Friday, August 12, 2016

Our God Is....

    "But You, O Lord, are a God merciful and gracious, Slow to anger and abundant in lovingkindness and truth." (Ps. 86:15)

    "The LORD is gracious and merciful; Slow to anger and great in lovingkindness." (Ps. 145:8)

    "The LORD is compassionate and gracious, Slow to anger and abounding in lovingkindness." (Ps. 103:8)

     I love Psalms. While I love some modern praise music, there is a simplicity to the psalms that I love. I think we sometimes overlook the simple praise to God for His character qualities. David so often takes the time to sing praise to God for aspects of His character, His mercy, His truth, His Word, His lovingkindness.

    This isn't a long post, but I love this little collection of verses, verses that are simple and pure praise to God for being who He is. They aren't complicated, but they are deep reflections of the character of God. He is merciful and gracious, compassionate and slow to anger, abundant in lovingkindness and in truth.

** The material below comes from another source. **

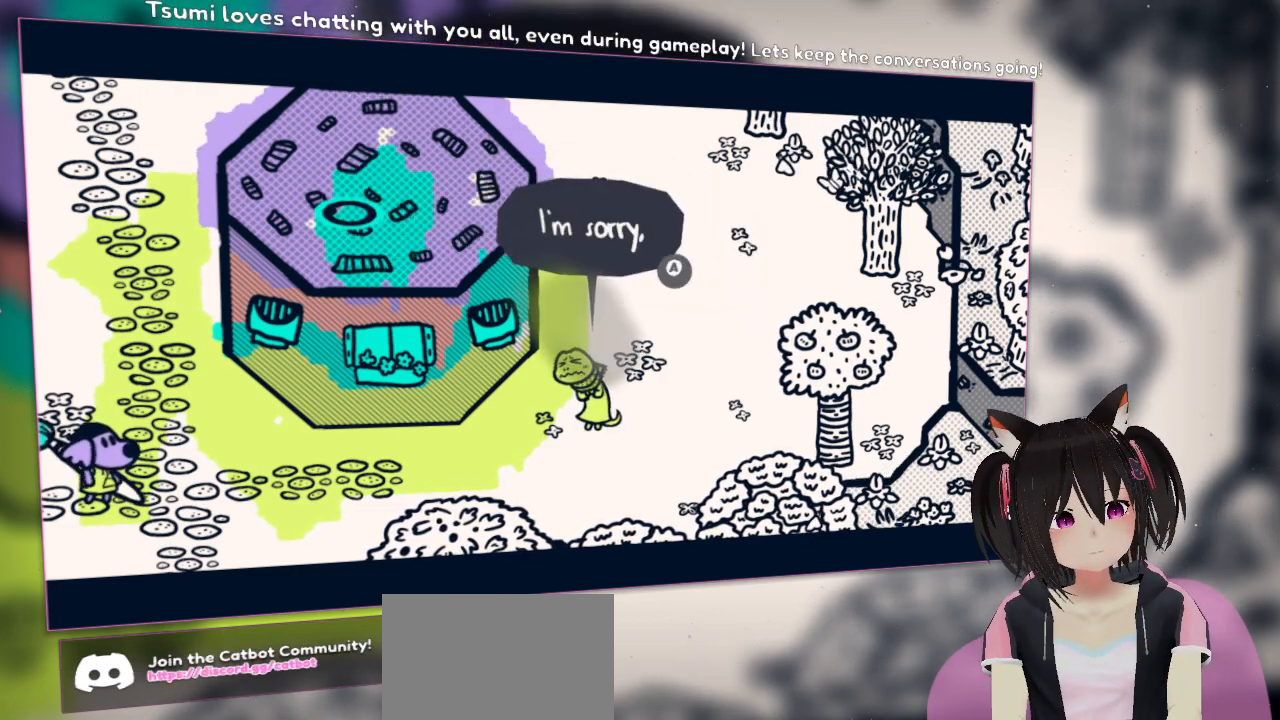
{"dt_ms": 500, "buttons": [], "left_stick": "center", "right_stick": "center", "events": []}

    Do we understand that this is David's rejoicing in these truths of who God is? These are verses of who God is and what His thoughts toward His chosen people are. Rejoice in them! Take comfort in them! When you are down or feel condemned or under His judgment, look at them and consider once again the beautiful grace that beckons us and calls us to rejoice in Him as our Savior, our Father, and our King.

Sunday, July 31, 2016

Failing's Not Just For Failures

    This week was our church's VBS, and somehow, I have become our team's consistent skit villain. I was the prodigal son, a selfish king, Balam, and Peter denying Jesus, all in the past two weeks. I hope that doesn't say anything about my reputation!

     But one of my parts was Peter denying Jesus from Mark 14:66-72. It won't be a long post tonight, but I wanted to touch on something I've been thinking about ever since portraying him in that skit. It's very easy to get the feeling after we sin, particularly after falling to the same sin again, and again, and yet again, that we lose our ability to be used by God.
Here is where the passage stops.